Some records:
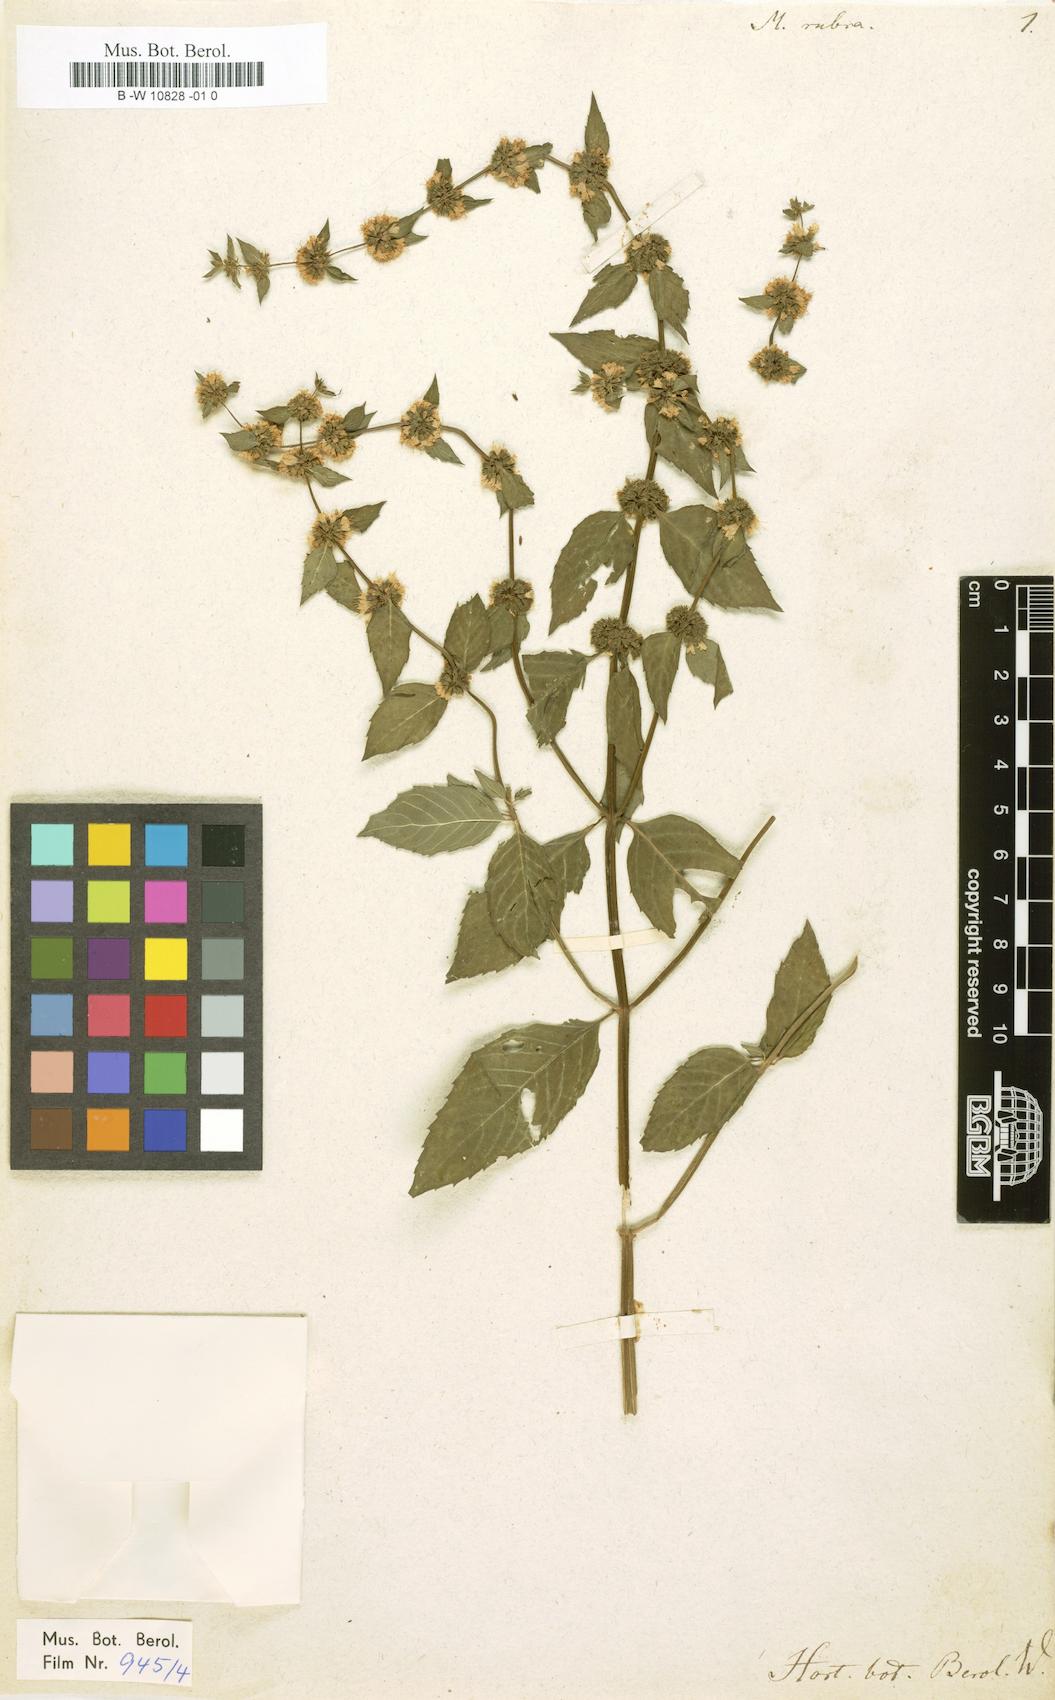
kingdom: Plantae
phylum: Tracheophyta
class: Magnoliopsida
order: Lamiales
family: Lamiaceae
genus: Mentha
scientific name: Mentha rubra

▶ **Aim of the task**:
Reproduce verbatim the lines of text accompanying every one of the records above, leaving out the pictures.

▶ **Solution for this exercise**:
kingdom: Plantae
phylum: Tracheophyta
class: Magnoliopsida
order: Lamiales
family: Lamiaceae
genus: Mentha
scientific name: Mentha rubra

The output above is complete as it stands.